Mobilität für alle

Für uns ist Mobilität ein Grundrecht. Allen Menschen muss unabhängig von z.B. Alter oder Einkommen Mobilität ermöglicht werden. Dafür steht die Gemeinschaft in der Pflicht. Um die Mobilitätsangebote besser aufeinander abzustimmen, brauchen wir ein umfassendes Mobilitätskonzept für Hennef.

 

Guter und bezahlbarer Nahverkehr

Wir wollen einen attraktiven und bezahlbaren öffentlichen Nahverkehr, der von allen barrierefrei genutzt werden kann. Öffentlicher Nahverkehr ermöglicht allen Henneferinnen und Hennefern mobil zu sein und ist ökologisch und wirtschaftlich nachhaltig. Dafür muss das Angebot an einigen Stellen erweitert werden, sowohl was die Linienführung, aber auch die Ausstattung von Bussen und Bahnen z.B. mit W-LAN angeht. Die Bahnanbindung hat sich in den letzten Jahren deutlich verbessert. Wir wollen auch zu den Spitzenzeiten ausreichend Plätze in den Zügen. Das Busangebot muss weiter verbessert werden, auch zu den Abend- und Nachtzeiten. Die SPD schlägt u.a. eine Stadtbuslinie für das Zentrum, eine Schnellbuslinie nach Bonn und einen „Hennefer Landhüpfer“ vor. Die Fahrpreise müssen attraktiver werden, d.h. sie müssen sinken. Über Modelle wie ein „Ticket für alle“ (1 Euro am Tag, 365 Euro im Jahr) muss diskutiert werden.

 

„Hennefer Landhüpfer“

Hennef hat aufgrund seiner zahlreichen Dörfer eine verkehrstechnisch schwierige Struktur. Wir wollen das Busangebot auch auf den Dörfern aufrechterhalten und wo nötig ausbauen. Gerade hier sind z.B. Kinder, Jugendliche oder ältere Menschen in ihrer Mobilität sehr eingeschränkt. Deshalb schlägt die SPD die Einführung einer neuen Kleinbuslinie „Hennefer Landhüpfer“ für viele der Hennefer Dörfer vor, die heute nicht an den Linienverkehr angebunden sind, z.B. im Bereich Uckerath, Stadt Blankenberg oder im Siegtal.

+++++

● **AUFTRAG 1**
Schreiben Sie aus dem Text zur Mobilität den Abschnitt ab, der mit „Für uns ist“ beginnt und bis einschließlich „Mobilitätskonzept für Hennef.“ reicht.
● **AUFTRAG 2**
Prüfen Sie, ob die folgenden Aussagen dem Text zur Mobilität entsprechen: (a) Die Bahnanbindung hat sich in den letzten Jahren verschlechtert. (b) Die SPD schlägt eine Schnellbuslinie nach Bonn vor. (c) Der „Hennefer Landhüpfer“ soll eine Kleinbuslinie sein. Beantworten Sie jede Aussage mit Ja oder Nein, und zitieren Sie wörtlich die Textstelle, die darüber entscheidet.
Die Daten stammen aus einer anderen Quelle als der Text zur Mobilität.

+++++

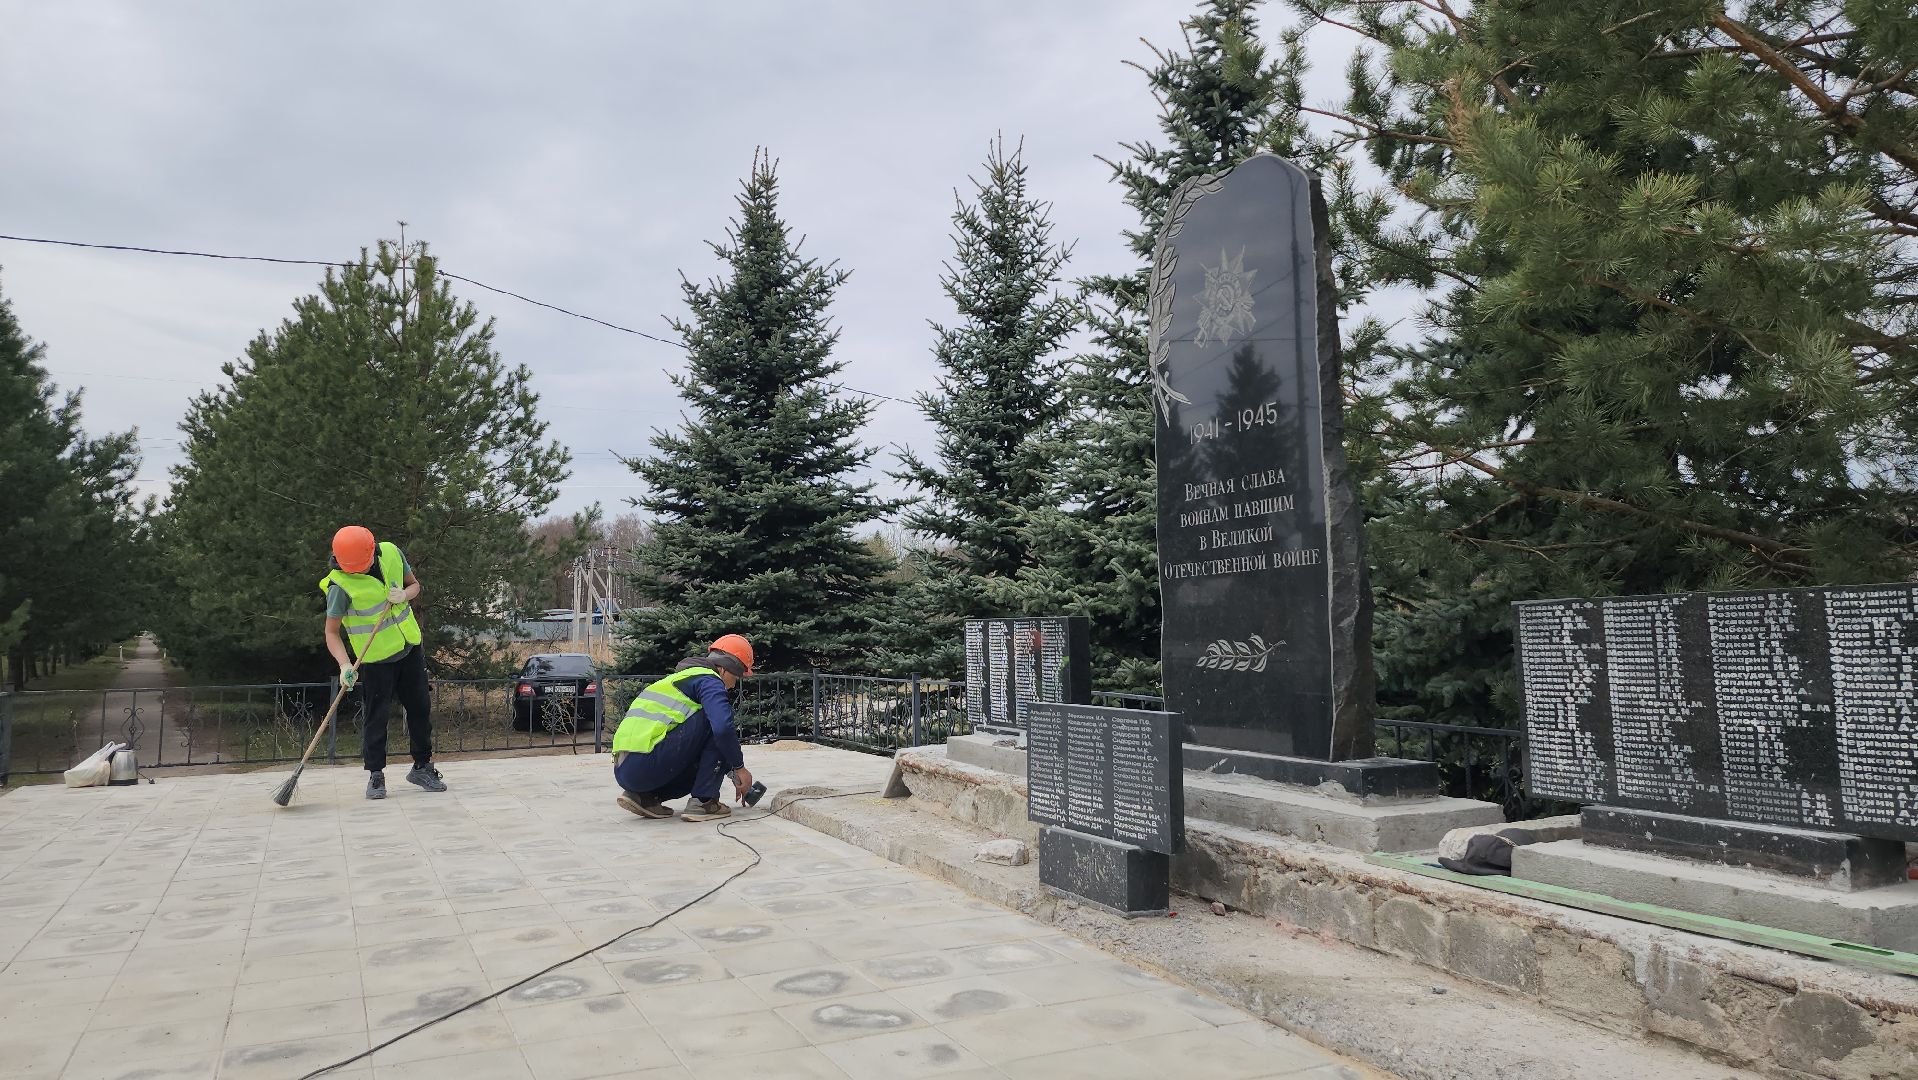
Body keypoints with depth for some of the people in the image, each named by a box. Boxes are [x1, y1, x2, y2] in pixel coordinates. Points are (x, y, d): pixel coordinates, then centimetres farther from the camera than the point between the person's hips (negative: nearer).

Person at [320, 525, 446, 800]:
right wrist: (345, 665, -29)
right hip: (376, 658, -4)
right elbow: (332, 632, -15)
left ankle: (422, 766, 22)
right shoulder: (340, 584, -21)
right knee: (377, 715, -3)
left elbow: (414, 584, 8)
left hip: (410, 648, 5)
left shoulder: (392, 553, -9)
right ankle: (375, 775, 11)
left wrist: (404, 595, -16)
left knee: (420, 707, 9)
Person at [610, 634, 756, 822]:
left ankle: (643, 796, 10)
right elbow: (723, 728, -17)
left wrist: (733, 775, 39)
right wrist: (740, 767, -1)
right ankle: (702, 802, -6)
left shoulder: (680, 678, 30)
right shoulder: (709, 680, 0)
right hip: (647, 765, -10)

+++++

● **IHRE ANTWORT 1**
Für uns ist Mobilität ein Grundrecht. Allen Menschen muss unabhängig von z.B. Alter oder Einkommen Mobilität ermöglicht werden. Dafür steht die Gemeinschaft in der Pflicht. Um die Mobilitätsangebote besser aufeinander abzustimmen, brauchen wir ein umfassendes Mobilitätskonzept für Hennef.

● **IHRE ANTWORT 2**
(a) Nein: „Die Bahnanbindung hat sich in den letzten Jahren deutlich verbessert.“
(b) Ja: „Die SPD schlägt u.a. eine Stadtbuslinie für das Zentrum, eine Schnellbuslinie nach Bonn und einen „Hennefer Landhüpfer“ vor.“
(c) Ja: „Deshalb schlägt die SPD die Einführung einer neuen Kleinbuslinie „Hennefer Landhüpfer“ für viele der Hennefer Dörfer vor“